An earlier series of posts compared the security properties of NFC applications implemented using host card-emulation against the same scenario backed by a dedicated hardware secure element. It was not much of a contest; hardware SE easily wins on raw security considerations:
- Much stronger tamper-resistance against attacks involving physical access
- Greatly reduced attack surface, due to stripped down operating system and locked-down application ecosystem, unlike the anything-goes approach to third-party applications on the average phone
- Possible to protect against attacks originating from the host operating system itself
- Defense against remote relay attacks using interface detection on the NFC controller
It’s natural to ask: does this mean HCE is not suitable for payments? There have been vocal critics making precisely that claim. NFC Times quotes the Gemalto CEO pursuing this line of argument. Of course Gemalto has a significant business in providing UICC chips– a type of hardware secure element in SIM form factor– to wireless carriers, who are currently making a desperate push for land-grab in the payments space. Having cast its lot with carriers and already reeling from MasterCard/Visa support for HCE, it is not surprising the company does not look kindly on HCE displacing extra hardware. But Gemalto is not alone in trying to “rescue” the world from NFC payments without SE. Whether it is Trustzone or some other snake-oil solution, every vendor seems to have latched on the market failure of secure elements to gain traction as an opportunity to trumpet an alternative to “save” payments from the perils of HCE.
Risk-management versus risk-elimination
First observation is that keeping the fraud level in payments down is a problem of risk management. It is about keeping the frequency and total losses from fraud down to an “optimal level” and distributing the liability appropriately within the system. More surprising is that optimal level need not be zero, and consumers may be just fine with that arrangement as long as the consequences are not reflected directly on the individual card holder. That second property is important because “optimal” risk can be very different for each participant in the system:
- Issuing bank who underwrites the card, for example Citibank issuing a MasterCard.
- Card network facilitating the transactions eg MasterCard.
- Merchants that accept a particular brand of payment cards
- Acquiring banks and payment processors helping that merchant accept card transactions
- Individual card holders
With the exception of the card-holder, all of these participants are effectively trying to maximize profit. (Strictly speaking, some issuing banks can be non-profit institutions such as credit unions.) Minimizing fraud is only relevant to the extent that it furthers that objective.

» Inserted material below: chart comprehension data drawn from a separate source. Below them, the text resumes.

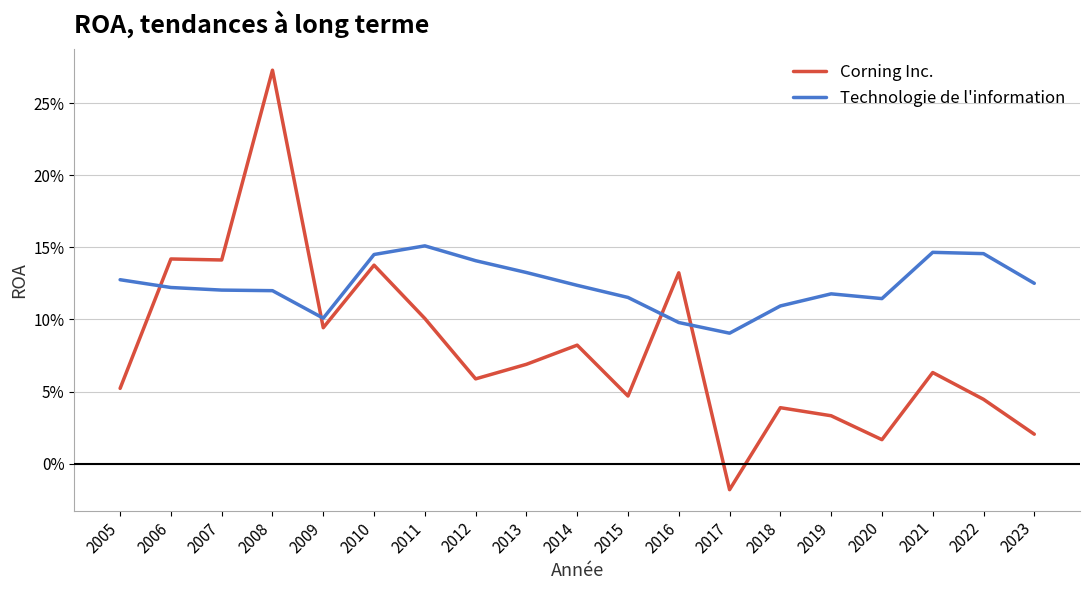

Does the chart have visible grid lines?

Yes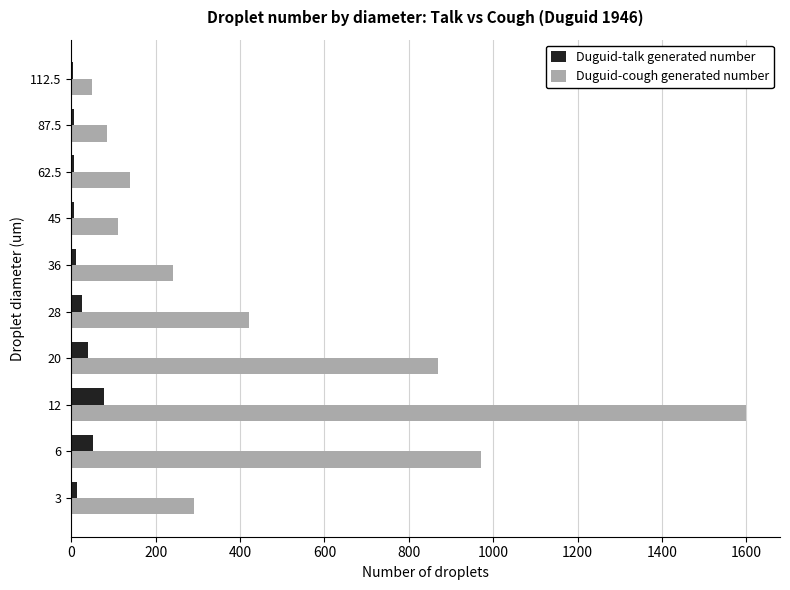

The Duguid-talk generated number series shows 6 at 45. True or false?

True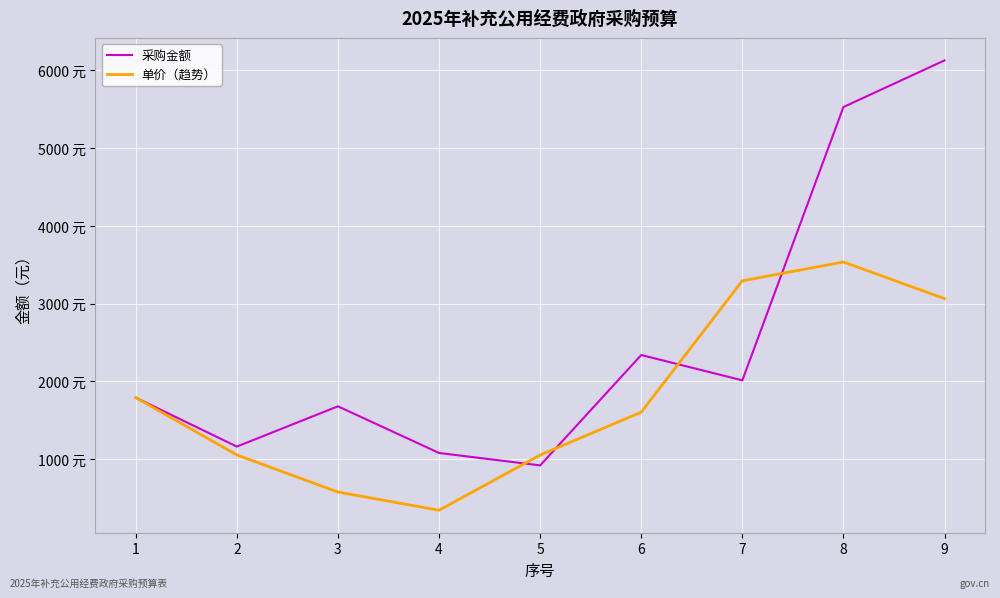

After their last crossing, which series has the higher values: 单价（趋势） or 采购金额?

采购金额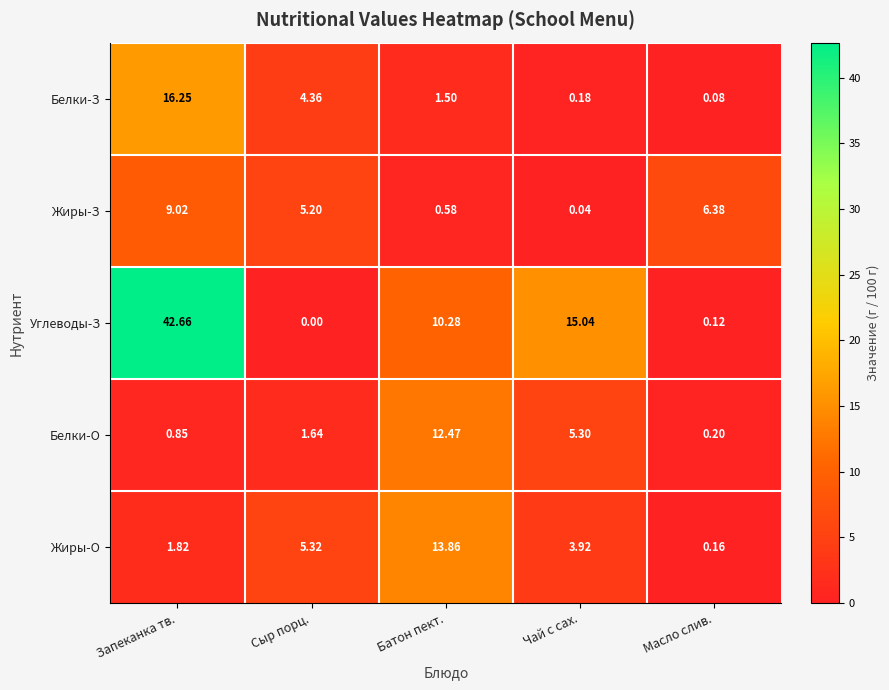

Which series changed the most between Запеканка тв. and Масло слив.?

Углеводы-З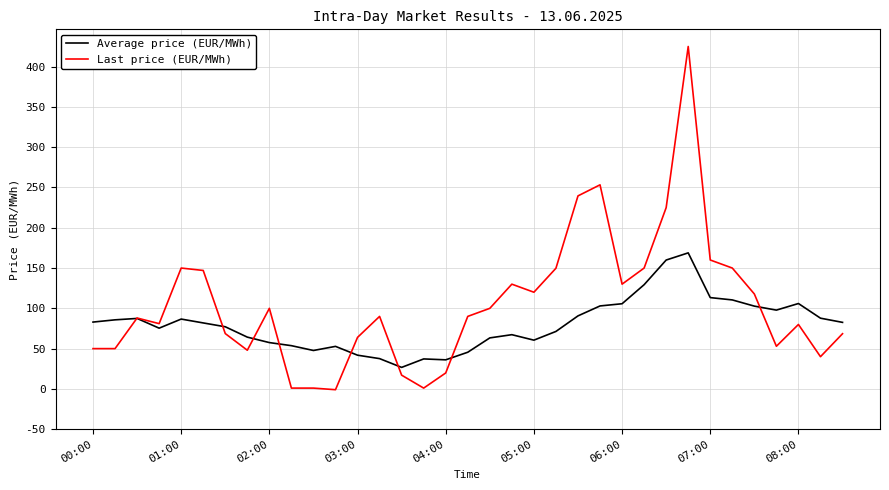

What are all the series names shown in the legend?

Average price (EUR/MWh), Last price (EUR/MWh)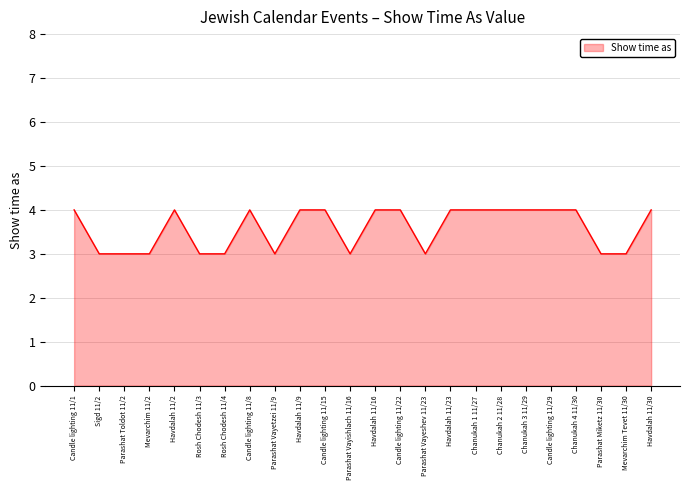

True or false: the data shows 4 at Chanukah 4 11/30.

True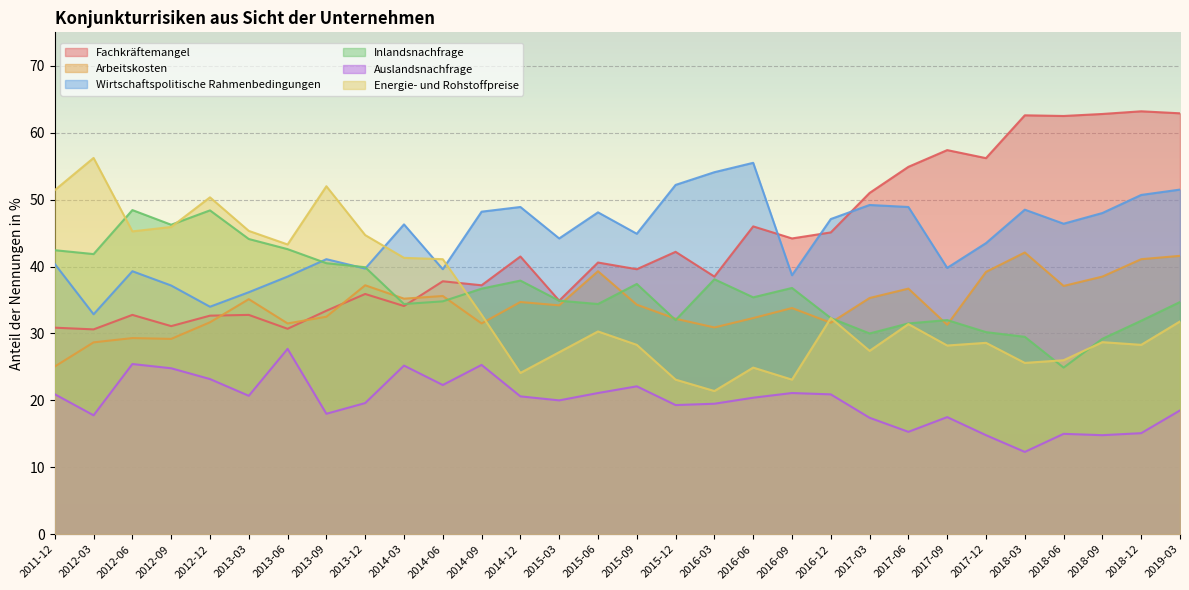

Is the value of Energie- und Rohstoffpreise at 2018-09 greater than the value of Inlandsnachfrage at 2016-03?

No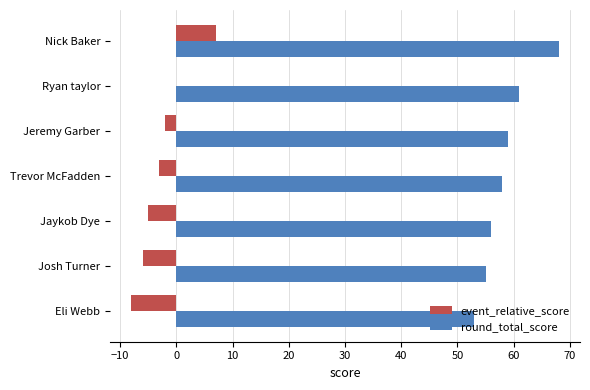

The value of event_relative_score at Jaykob Dye is -5. True or false?

True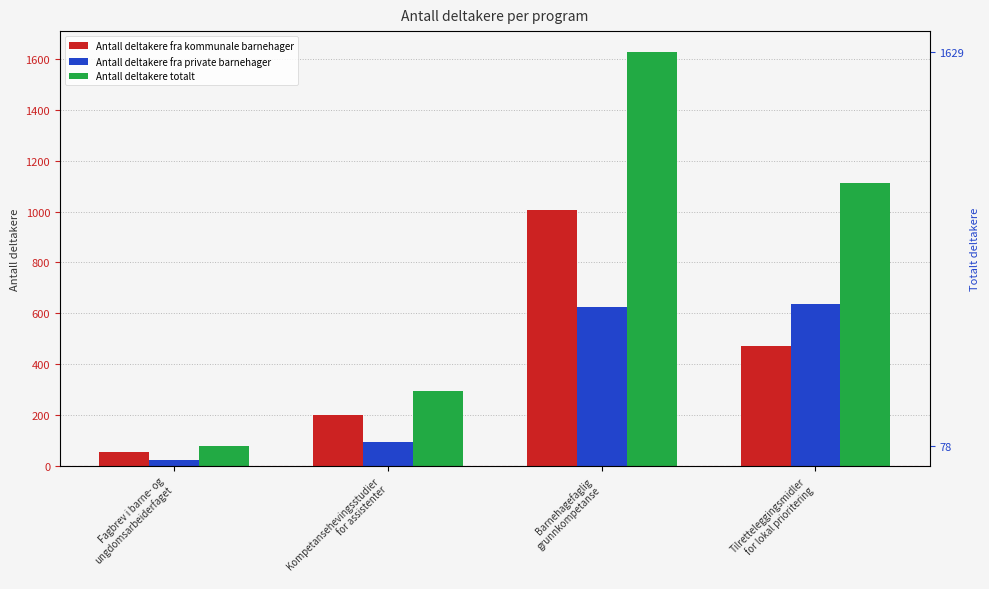

What is the average value of the Antall deltakere totalt series?

778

This is an important distinction. Earning $100 but losing $10 to fraud may be preferable to earning $50 while only suffering $1 in losses. Granted absolute amounts are not the only concern; increased fraud rates may have second-order effects such as discouraging consumers or merchants from using credit cards. But all of these effects can be quantified. All else being equal, increasing number and dollar-amount of transactions is in the interests of all participants except possibly the card-holder. Security measures designed to combat fraud can end up being counter-productive if they introduce friction, cause transactions to become less reliable or otherwise decrease the revenue stream for the participants. Conversely a technology that is less “safe” in the absolute sense may be preferable for these participants if it boosts overall activity in the ecosystem, provided the attendant fraud can be managed.
Card holders however face a different problem since they can not “average” away profit and loss across many cards. One incident of fraud maxing out a single credit card is a drop in the bucket for Citibank. That same amount can be very significant for the customer involved, enough to wipe out their savings. It doesn’t help that there is great information asymmetry: card networks know a lot about the incidence and impact of fraud while this information is generally not available to consumers, making it difficult to estimate risks. (Is it safe to pay with a credit card online? What about at a street fair?) Worse they have little negotiating power to set terms, other than a rudimentary version of “voting with the wallet” by choosing from offerings from different banks on take-it-leave-it terms.
Fortunately this is where regulation comes in. Consumer protection laws can compensate for the information asymmetry and lack of bargaining power by creating a baseline of fraud protection that all issuers must adhere to. Such regulations can limit the downside, indemnifying users from losses. The prevailing arrangement in the US via Fair Credit Billing Act (FCBA) leads to exactly this outcome. Consumers are not liable for fraudulent transactions, a fact that is repeatedly drilled in many an advertisement harping on “zero liability.” Of course what this means more precisely is that we are not directly responsible for reimbursing the issuing bank, merchant or whoever ended up absorbing the loss. Instead those losses are “diffused” across the system and reflected back to consumers in the form of higher prices at stores (which reflect the expected incidence of charge-backs), higher interest rates on balances carried or greater cut taken by middlemen to offset expected losses.
With consumers effectively neutralized in this manner, card networks have great leverage to move risk around the system, squeezing either banks (unlikely) or more commonly merchants. Similarly they are free to set standards on the design and operation of payment technologies without having to face significant consumer backlash. The average card-holder has little at stake directly to care whether that PIN pad is really living up to its tamper-resistance promise or that point-of-sale terminal is not compromised by malware waiting to skim cards. If there is a security problem anywhere in this chain, it is someone else’s problem to make the consumer whole.